Grandpa spins tales of his flight from monsters in Poland as a child, escaping to Wales where he attended a remarkable school for children with special powers (The obvious connections to World War II are here and addressed). But when grandpa dies under curious circumstances, Jake’s father and mother (Kim Dickens), along with the boy’s grief counselor (Alison Janney), allow him to travel to Wales to learn more about this so-called school and bring closure to his curiosity.
Once there, Jake is quickly abandoned by his father who would rather spend time in the pubs with the colorful locals, letting a few young boys on the island give Jake a tour of the place. When they too trick Jake and leave him on his own, he soon comes across the fabled school and finds it is disrepair, seemingly bombed out from the war. Naturally though, as soon as he passes through the front door, the place springs to brilliant life, and he is met with a cast of interesting and well, peculiar children who relive the same day over and over, the last day before the bombs, all thanks to the headmistress Miss Peregrine, who sets the clock back 24 hours every day.
Directed by Burton and adapted from the book of the same name by Ransom Riggs, Miss Peregrine’s Home for Peculiar Children is not without is charms, most found in the visual delights of the settings and the captivating performance by Eva Green, who is a wonderfully-realized character, despite obvious shades of Helena Bonham Carter and Johnny Depp layered all about her. With her elegant costumes and the wild blue hair (and her pipe puffing), she is a bit of everything the film needs: beauty, curiosity, menace, and wonder.

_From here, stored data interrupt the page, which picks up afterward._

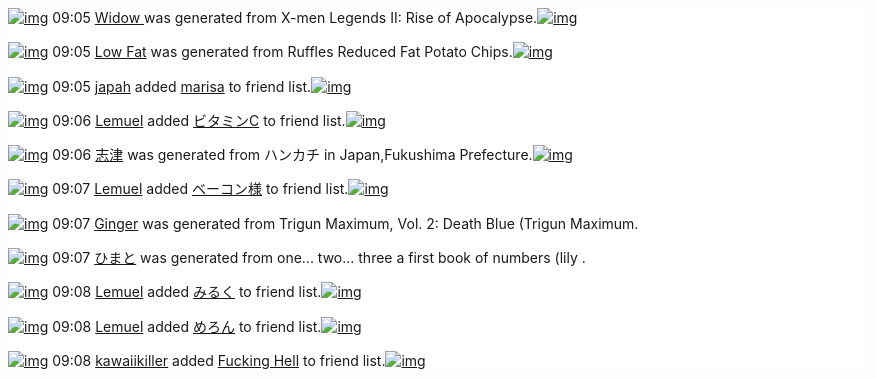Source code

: [![img](http://kacdn02.appspot.com/5262140780838912/3e9c.jpg)](http://www.barcodekanojo.com/kanojo/2885375/Widow%20) 09:05 [Widow ](http://www.barcodekanojo.com/kanojo/2885375/Widow%20) was generated from X-men Legends II: Rise of Apocalypse.[![img](http://kacdn02.appspot.com/5262140780838912/3e9c.jpg)](http://www.barcodekanojo.com/product_images/barcode/2334072/1303953506/50x50xX-Men,P20Legends,P202.jpg,qw=88,ah=88.pagespeed.ic.h5Q14Jj5a9.jpg)

[![img](http://kacdn02.appspot.com/5262140780838912/3e9c.jpg)](http://www.barcodekanojo.com/kanojo/2885376/Low%20Fat) 09:05 [Low Fat](http://www.barcodekanojo.com/kanojo/2885376/Low%20Fat) was generated from Ruffles Reduced Fat Potato Chips.[![img](http://kacdn02.appspot.com/5262140780838912/3e9c.jpg)](http://www.barcodekanojo.com/product_images/barcode/5505479/1397347479/50x50xRuffles,P20Reduced,P20Fat,P20Potato,P20Chips.jpg,qw=88,ah=88.pagespeed.ic.-Ywio42Z9v.jpg)

[![img](http://kacdn02.appspot.com/5262140780838912/3e9c.jpg)](http://www.barcodekanojo.com/user/450269/japah) 09:05 [japah](http://www.barcodekanojo.com/user/450269/japah) added [marisa](http://www.barcodekanojo.com/kanojo/2532108/marisa) to friend list.[![img](http://kacdn02.appspot.com/5262140780838912/3e9c.jpg)](http://www.barcodekanojo.com/kanojo/2532108/marisa)

[![img](http://kacdn02.appspot.com/5262140780838912/3e9c.jpg)](http://www.barcodekanojo.com/user/399321/Lemuel) 09:06 [Lemuel](http://www.barcodekanojo.com/user/399321/Lemuel) added [ビタミンC](http://www.barcodekanojo.com/kanojo/21867/%E3%83%93%E3%82%BF%E3%83%9F%E3%83%B3C) to friend list.[![img](http://kacdn02.appspot.com/5262140780838912/3e9c.jpg)](http://www.barcodekanojo.com/kanojo/21867/%E3%83%93%E3%82%BF%E3%83%9F%E3%83%B3C)

[![img](http://kacdn02.appspot.com/5262140780838912/3e9c.jpg)](http://www.barcodekanojo.com/kanojo/2885377/%E5%BF%97%E6%B4%A5) 09:06 [志津](http://www.barcodekanojo.com/kanojo/2885377/%E5%BF%97%E6%B4%A5) was generated from ハンカチ in Japan,Fukushima Prefecture.[![img](http://kacdn02.appspot.com/5262140780838912/3e9c.jpg)](http://www.barcodekanojo.com/product_images/barcode/5505482/1397347560/50x50x,PE3,P83,P8F,PE3,P83,PB3,PE3,P82,PAB,PE3,P83,P81.jpg,qw=88,ah=88.pagespeed.ic.ShARQYaIOj.jpg)

[![img](http://kacdn02.appspot.com/5262140780838912/3e9c.jpg)](http://www.barcodekanojo.com/user/399321/Lemuel) 09:07 [Lemuel](http://www.barcodekanojo.com/user/399321/Lemuel) added [ベーコン様](http://www.barcodekanojo.com/kanojo/1356933/%E3%83%99%E3%83%BC%E3%82%B3%E3%83%B3%E6%A7%98) to friend list.[![img](http://kacdn02.appspot.com/5262140780838912/3e9c.jpg)](http://www.barcodekanojo.com/kanojo/1356933/%E3%83%99%E3%83%BC%E3%82%B3%E3%83%B3%E6%A7%98)

[![img](http://kacdn02.appspot.com/5262140780838912/3e9c.jpg)](http://www.barcodekanojo.com/kanojo/2885378/Ginger) 09:07 [Ginger](http://www.barcodekanojo.com/kanojo/2885378/Ginger) was generated from Trigun Maximum, Vol. 2: Death Blue (Trigun Maximum.

[![img](http://kacdn02.appspot.com/5262140780838912/3e9c.jpg)](http://www.barcodekanojo.com/kanojo/2885379/%E3%81%B2%E3%81%BE%E3%81%A8) 09:07 [ひまと](http://www.barcodekanojo.com/kanojo/2885379/%E3%81%B2%E3%81%BE%E3%81%A8) was generated from one... two... three a first book of numbers (lily .

[![img](http://kacdn02.appspot.com/5262140780838912/3e9c.jpg)](http://www.barcodekanojo.com/user/399321/Lemuel) 09:08 [Lemuel](http://www.barcodekanojo.com/user/399321/Lemuel) added [みるく](http://www.barcodekanojo.com/kanojo/2003349/%E3%81%BF%E3%82%8B%E3%81%8F) to friend list.[![img](http://kacdn02.appspot.com/5262140780838912/3e9c.jpg)](http://www.barcodekanojo.com/kanojo/2003349/%E3%81%BF%E3%82%8B%E3%81%8F)

[![img](http://kacdn02.appspot.com/5262140780838912/3e9c.jpg)](http://www.barcodekanojo.com/user/399321/Lemuel) 09:08 [Lemuel](http://www.barcodekanojo.com/user/399321/Lemuel) added [めろん](http://www.barcodekanojo.com/kanojo/73703/%E3%82%81%E3%82%8D%E3%82%93) to friend list.[![img](http://kacdn02.appspot.com/5262140780838912/3e9c.jpg)](http://www.barcodekanojo.com/kanojo/73703/%E3%82%81%E3%82%8D%E3%82%93)

[![img](http://kacdn02.appspot.com/5262140780838912/3e9c.jpg)](http://www.barcodekanojo.com/user/443734/kawaiikiller) 09:08 [kawaiikiller](http://www.barcodekanojo.com/user/443734/kawaiikiller) added [Fucking Hell](http://www.barcodekanojo.com/kanojo/2843411/Fucking%20Hell) to friend list.[![img](http://kacdn02.appspot.com/5262140780838912/3e9c.jpg)](http://www.barcodekanojo.com/kanojo/2843411/Fucking%20Hell)
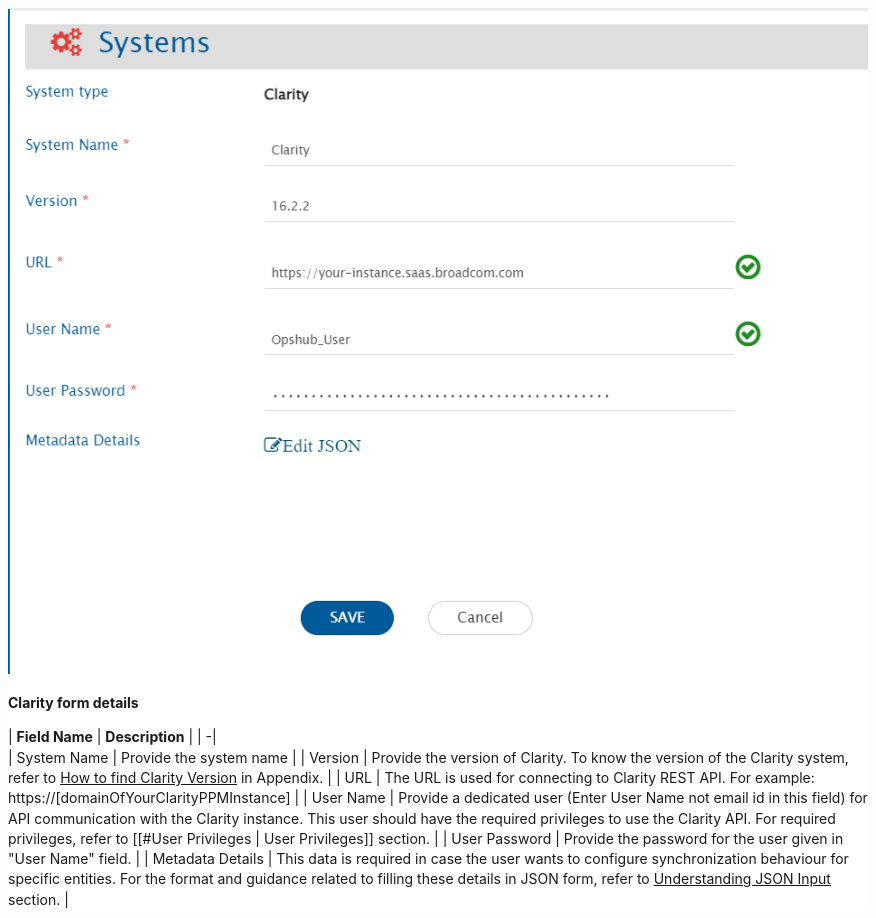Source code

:   <img src="../assets/CAPPM_System.png"  width="1000"/>
</p>


**Clarity form details**

| **Field Name**       | **Description**                                                                                   |
|                     -|                                 
| System Name          | Provide the system name                                                                            |
| Version              | Provide the version of Clarity. To know the version of the Clarity system, refer to [How to find Clarity Version](#how-to-find-clarity-version) in Appendix. |
| URL                  | The URL is used for connecting to Clarity REST API. For example: https://[domainOfYourClarityPPMInstance] |
| User Name            | Provide a dedicated user (Enter User Name not email id in this field) for API communication with the Clarity instance. This user should have the required privileges to use the Clarity API. For required privileges, refer to [[#User Privileges | User Privileges]] section. |
| User Password        | Provide the password for the user given in "User Name" field.                                     |
| Metadata Details     | This data is required in case the user wants to configure synchronization behaviour for specific entities. For the format and guidance related to filling these details in JSON form, refer to [Understanding JSON Input](#understanding-json-input) section. |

But all of the build up is sort of let down by the fundamentals of the plot, which follows the same old storyline of so many superhero movies and children’s tales. While these kids are the ‘good guys’ per se, they face off against a legion of baddies, led by the hopelessly typecast Samuel L. Jackson playing Mr. Barron. As good an actor as Jackson is, the villain role for him, with his big over-the-top presence, has lost all its steam even if he his fun to watch. The movie is rich with subtext but it’s not explored enough or revealed enough for the intended audience to make the connection. There are strong performance throughout though the dialogue is simplistic. There are some disturbing moments of course, with the yanking out of eyeballs an integral part of the story (metaphor-heavy but again, surely lost on the target viewer) but overall its okay for younger audiences.
Miss Peregrine’s Home for Peculiar Children will appeal to many and has a lot going for it but feels a bit empty when it’s all over. Another solid entry from Burton, it just feels less wondrous than it should.